Jusqu’à l’année dernière, je n’étais jamais « partie au ski », comme on dit. Ce n’était pas une habitude dans ma famille et skier ne m’a jamais vraiment attirée. C’est en rencontrant mon copain et sa passion pour le ski que j’ai découvert un nouvel amour : la montagne sous la neige.

J’adore voir les sommets en hiver, cette neige à perte de vue, les pentes saupoudrées de sucre glace. En revanche, le ski… Ce n’est pas vraiment mon truc! L’idée de chausser une paire de minces planches pour dévaler des pistes à toute vitesse ne me fait pas vibrer. Je serai plutôt du genre à sentir mon cœur anxieux se serrer, se crisper dans sa poitrine tout en battant la chamade. Alors, j’avoue, je ne sais pas trop pourquoi j’y vais quand même… Pour faire plaisir ? Ou pour étendre ma zone de confort ? Pour me lancer un défi à relever, pour que je puisse (me) dire « au moins, j’ai essayé » ? Peut-être un peu de tout ça…

Paysage

La montagne, j’y étais déjà allée en été. Alors, je connais bien la route en lacet, celle qui nous fait remonter vers les pics et l’estomac au bord des lèvres. Se concentrer sur les plaques de neige qui apparaissent dans les phares, annonçant les grandes étendues blanches plus haut. Penser au chalet chaleureux et accueillant. Les sommets escarpés qui nous entourent, le froid, la neige, autant d’éléments qui favorisent les bons moments passées ensemble au chaud, autour d’un verre ou d’un bon repas. Se dire qu’on est bien, là, tous ensemble. Se réveiller le lendemain et découvrir le paysage, les hauts sommets drapés dans leur toge immaculée.

Cascade

Ce qu’il y a de bien en station, c’est que le ridicule ne tue pas. Nous ressemblons tous à des clowns multicolores qui essaient de marcher dans des chaussures trop lourdes, des raquettes trop grandes ou des vêtements trop gonflés. Mais quel plaisir immense de se balader par -10°C sans mourir de froid !

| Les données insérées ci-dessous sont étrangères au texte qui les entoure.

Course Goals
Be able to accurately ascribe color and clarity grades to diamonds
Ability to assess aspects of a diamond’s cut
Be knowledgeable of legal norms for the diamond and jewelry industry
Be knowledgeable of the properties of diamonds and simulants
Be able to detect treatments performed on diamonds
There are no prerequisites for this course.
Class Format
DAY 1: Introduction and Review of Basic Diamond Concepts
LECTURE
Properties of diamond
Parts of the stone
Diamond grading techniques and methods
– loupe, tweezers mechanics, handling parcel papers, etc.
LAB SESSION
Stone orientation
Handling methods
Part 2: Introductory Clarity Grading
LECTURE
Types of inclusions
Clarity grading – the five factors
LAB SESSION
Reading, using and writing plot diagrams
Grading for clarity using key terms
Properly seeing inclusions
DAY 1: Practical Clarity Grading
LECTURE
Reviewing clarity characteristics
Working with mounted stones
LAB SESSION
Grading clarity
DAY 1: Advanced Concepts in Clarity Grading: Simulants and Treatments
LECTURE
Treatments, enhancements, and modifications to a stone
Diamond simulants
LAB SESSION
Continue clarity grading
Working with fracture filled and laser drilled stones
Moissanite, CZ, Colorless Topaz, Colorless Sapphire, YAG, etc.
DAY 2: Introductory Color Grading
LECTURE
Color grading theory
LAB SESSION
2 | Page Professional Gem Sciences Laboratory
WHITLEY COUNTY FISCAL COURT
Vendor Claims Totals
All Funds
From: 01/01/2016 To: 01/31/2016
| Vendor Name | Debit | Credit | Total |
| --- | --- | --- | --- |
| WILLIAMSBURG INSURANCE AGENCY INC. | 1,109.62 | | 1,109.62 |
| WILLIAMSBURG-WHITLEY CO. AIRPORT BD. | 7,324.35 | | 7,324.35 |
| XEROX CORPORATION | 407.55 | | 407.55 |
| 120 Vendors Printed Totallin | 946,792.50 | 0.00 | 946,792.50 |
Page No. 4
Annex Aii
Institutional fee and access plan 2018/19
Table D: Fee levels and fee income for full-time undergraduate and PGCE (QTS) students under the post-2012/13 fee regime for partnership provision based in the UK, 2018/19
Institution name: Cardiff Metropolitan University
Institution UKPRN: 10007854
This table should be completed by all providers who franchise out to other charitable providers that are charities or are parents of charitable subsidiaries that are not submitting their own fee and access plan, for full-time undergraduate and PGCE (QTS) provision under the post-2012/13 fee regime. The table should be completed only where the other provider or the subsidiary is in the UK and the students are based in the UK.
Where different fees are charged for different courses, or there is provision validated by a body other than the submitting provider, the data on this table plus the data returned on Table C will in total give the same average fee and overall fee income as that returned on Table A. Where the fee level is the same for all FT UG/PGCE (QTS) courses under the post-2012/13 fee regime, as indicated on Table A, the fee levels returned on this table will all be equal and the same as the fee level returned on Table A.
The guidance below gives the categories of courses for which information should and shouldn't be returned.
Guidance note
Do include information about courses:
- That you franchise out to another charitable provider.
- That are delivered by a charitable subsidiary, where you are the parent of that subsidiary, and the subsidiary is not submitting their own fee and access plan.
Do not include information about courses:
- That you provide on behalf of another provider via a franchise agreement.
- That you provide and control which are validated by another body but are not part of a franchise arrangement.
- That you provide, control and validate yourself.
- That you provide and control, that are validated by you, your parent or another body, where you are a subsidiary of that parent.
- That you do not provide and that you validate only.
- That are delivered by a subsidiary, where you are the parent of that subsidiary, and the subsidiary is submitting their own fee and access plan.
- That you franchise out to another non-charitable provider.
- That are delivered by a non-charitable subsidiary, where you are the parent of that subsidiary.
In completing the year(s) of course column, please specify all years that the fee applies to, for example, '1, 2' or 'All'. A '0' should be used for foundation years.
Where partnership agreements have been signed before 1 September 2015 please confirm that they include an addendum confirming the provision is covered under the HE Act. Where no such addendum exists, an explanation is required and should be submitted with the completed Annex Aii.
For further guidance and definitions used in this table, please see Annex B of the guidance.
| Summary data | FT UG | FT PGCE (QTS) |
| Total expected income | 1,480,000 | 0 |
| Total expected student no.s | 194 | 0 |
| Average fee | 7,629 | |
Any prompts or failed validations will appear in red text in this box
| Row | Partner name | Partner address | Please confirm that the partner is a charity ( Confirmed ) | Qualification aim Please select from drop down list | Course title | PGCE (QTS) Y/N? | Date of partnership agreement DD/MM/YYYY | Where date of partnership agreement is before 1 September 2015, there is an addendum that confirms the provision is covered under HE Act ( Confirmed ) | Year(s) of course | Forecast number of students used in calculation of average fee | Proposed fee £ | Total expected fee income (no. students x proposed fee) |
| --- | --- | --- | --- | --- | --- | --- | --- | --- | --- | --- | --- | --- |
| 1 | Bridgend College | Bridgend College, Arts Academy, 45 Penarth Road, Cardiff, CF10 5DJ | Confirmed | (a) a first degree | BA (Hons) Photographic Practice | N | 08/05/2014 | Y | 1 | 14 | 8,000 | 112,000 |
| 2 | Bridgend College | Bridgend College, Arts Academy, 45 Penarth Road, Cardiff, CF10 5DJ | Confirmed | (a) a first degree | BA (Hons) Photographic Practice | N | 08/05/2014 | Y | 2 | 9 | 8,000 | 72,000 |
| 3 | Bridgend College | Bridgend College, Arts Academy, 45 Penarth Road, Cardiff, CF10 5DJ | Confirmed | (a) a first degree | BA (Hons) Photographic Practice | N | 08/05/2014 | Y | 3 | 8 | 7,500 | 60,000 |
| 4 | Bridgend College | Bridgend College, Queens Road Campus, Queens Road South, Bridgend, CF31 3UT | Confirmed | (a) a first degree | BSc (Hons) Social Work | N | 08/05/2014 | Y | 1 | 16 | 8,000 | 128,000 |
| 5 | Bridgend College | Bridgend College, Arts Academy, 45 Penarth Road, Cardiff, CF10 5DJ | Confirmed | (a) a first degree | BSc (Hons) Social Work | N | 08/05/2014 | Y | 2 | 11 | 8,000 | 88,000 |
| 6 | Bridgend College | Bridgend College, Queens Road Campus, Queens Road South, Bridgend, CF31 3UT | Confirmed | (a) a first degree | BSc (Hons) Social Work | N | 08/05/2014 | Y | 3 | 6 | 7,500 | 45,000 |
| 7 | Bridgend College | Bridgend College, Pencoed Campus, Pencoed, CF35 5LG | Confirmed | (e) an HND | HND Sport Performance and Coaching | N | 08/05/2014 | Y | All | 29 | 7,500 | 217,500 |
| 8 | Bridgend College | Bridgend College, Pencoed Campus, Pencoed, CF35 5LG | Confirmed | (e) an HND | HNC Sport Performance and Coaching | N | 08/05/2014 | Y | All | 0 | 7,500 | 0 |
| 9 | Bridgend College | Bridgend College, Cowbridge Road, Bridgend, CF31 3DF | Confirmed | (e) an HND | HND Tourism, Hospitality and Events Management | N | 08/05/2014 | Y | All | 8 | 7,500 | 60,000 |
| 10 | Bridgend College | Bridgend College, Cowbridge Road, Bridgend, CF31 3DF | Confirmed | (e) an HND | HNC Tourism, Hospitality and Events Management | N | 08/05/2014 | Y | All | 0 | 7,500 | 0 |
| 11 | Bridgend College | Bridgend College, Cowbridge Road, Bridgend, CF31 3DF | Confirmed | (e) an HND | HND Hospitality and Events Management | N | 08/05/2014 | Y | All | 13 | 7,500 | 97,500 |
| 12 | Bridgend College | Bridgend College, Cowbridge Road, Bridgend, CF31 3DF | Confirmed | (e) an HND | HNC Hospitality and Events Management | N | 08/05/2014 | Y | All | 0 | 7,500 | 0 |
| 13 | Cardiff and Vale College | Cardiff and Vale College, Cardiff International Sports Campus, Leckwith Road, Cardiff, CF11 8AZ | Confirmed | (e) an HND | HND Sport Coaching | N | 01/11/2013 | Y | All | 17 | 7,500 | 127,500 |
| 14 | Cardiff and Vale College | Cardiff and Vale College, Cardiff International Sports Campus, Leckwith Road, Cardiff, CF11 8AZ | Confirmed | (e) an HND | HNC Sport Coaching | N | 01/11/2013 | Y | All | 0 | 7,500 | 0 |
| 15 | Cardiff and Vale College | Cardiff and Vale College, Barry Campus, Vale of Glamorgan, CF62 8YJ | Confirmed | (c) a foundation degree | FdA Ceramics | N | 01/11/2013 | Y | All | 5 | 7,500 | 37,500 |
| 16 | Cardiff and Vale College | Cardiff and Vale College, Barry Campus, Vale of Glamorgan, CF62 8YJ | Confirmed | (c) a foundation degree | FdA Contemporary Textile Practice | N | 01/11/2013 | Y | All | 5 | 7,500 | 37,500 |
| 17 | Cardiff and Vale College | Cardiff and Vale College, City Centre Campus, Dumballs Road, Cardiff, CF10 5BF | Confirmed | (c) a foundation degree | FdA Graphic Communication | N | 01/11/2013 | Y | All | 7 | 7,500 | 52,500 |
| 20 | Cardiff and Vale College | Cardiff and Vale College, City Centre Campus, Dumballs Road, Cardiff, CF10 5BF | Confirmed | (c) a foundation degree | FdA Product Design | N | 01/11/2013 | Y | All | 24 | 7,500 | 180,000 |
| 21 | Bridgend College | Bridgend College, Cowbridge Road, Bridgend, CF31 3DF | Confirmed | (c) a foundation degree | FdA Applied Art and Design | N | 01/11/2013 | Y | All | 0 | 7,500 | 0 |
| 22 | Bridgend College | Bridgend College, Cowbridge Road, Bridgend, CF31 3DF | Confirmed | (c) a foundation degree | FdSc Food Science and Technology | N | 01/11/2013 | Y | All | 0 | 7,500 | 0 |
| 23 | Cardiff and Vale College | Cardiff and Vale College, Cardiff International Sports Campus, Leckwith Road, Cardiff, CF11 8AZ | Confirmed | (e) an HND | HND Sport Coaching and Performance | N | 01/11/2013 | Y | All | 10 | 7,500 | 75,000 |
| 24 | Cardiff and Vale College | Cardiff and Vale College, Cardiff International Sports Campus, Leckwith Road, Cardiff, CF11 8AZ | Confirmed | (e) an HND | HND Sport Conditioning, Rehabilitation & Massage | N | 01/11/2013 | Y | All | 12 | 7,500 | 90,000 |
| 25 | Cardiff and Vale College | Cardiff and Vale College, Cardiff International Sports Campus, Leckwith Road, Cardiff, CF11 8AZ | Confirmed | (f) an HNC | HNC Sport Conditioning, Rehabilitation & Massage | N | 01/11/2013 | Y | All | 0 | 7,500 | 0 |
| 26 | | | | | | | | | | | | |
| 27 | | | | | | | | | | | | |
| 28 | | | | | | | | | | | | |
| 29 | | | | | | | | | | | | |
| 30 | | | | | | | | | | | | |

Marcher, justement, en après-ski ou en raquettes, c’est ce que je préfère faire à la montagne. Profiter du bon air pur, m’en remplir les poumons, tenter d’en faire des réserves pour après, pour le retour. Ouvrir grand mes yeux pour imprimer ces images de nature immense et si blanche. Les couleurs semblent s’être absentées pour aller se reposer, « nous reviendrons au printemps » nous chuchotent-elles. Elles sont remplacées par une kyrielle de minuscules diamants dispersés dans le grand manteau blanc de la plaine. Ecouter la neige craquer sous mes pas, le chant de quelques oiseaux, la course de la rivière.

Coucher de soleil carré

Voilà pourquoi j’adore la montagne en plein mois de février : le silence, le repos, le temps qui s’étire, s’allonge à l’infini. Le temps qui prend son temps.